Last year, the World Organization to Investigate the Persecution of Falun Gong (WOIPFG) published a report that showed that the Chinese government forced women to manufacture “My Doll” toys in the 2000s. Most of the women were practitioners of Falun Gong, a spiritual tradition that Beijing classifies as a “threat to society” while violently persecuting its adherents. The forced labor camps were said to still be operational even at the time of publishing the report.

According to a report, most of the women forced by the Chinese government to manufacture the 'My Doll' toys were practitioners of the Falun Gong spiritual tradition.
According to a report, most of the women forced by the Chinese government to manufacture the ‘My Doll’ toys were practitioners of the Falun Gong spiritual tradition. (Image: Screenshot via YouTube)
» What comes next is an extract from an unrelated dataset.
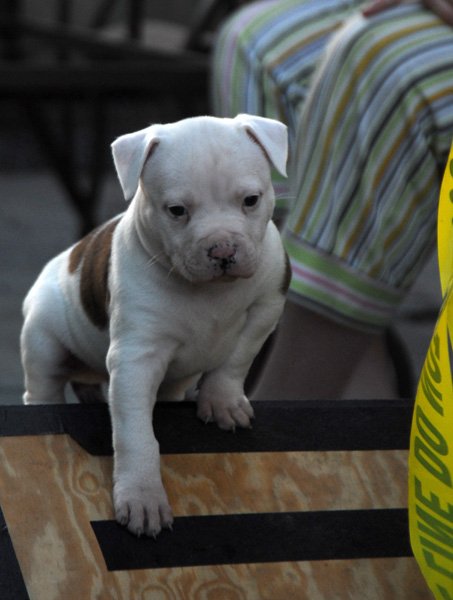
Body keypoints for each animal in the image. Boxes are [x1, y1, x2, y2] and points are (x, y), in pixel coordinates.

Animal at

“Those packaged and exported products all had production deadlines. The inmates and illegally detained Falun Gong practitioners had to start work every day before 7:00 a.m. Under regular circumstances, the detainees would finish working at 9:00 p.m., but most of them were usually made to work until 11 p.m. The labor camp’s quotas were calculated based on the workload of 10 hours, but most people wouldn’t be able to meet the quotas,” a Chinese woman who was forced into the labor camp between 2002 and 2003 says in the report.

Though Beijing announced in 2013 that such camps would be shut down, Amnesty International reported that the camps were never actually closed. The regime just changed the name of some facilities and shifted the detainees to other labor camps. Those who were not sent to these places ended up in prisons.